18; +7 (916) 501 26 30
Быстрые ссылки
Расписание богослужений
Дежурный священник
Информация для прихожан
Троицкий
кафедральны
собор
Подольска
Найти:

--

> YOUR GOAL: Reproduce the records above with "Расписание богослужений" changed to "График богослужений" and every other line left as it is.

> FINAL ANSWER:
18; +7 (916) 501 26 30
Быстрые ссылки
График богослужений
Дежурный священник
Информация для прихожан
Троицкий
кафедральны
собор
Подольска
Найти:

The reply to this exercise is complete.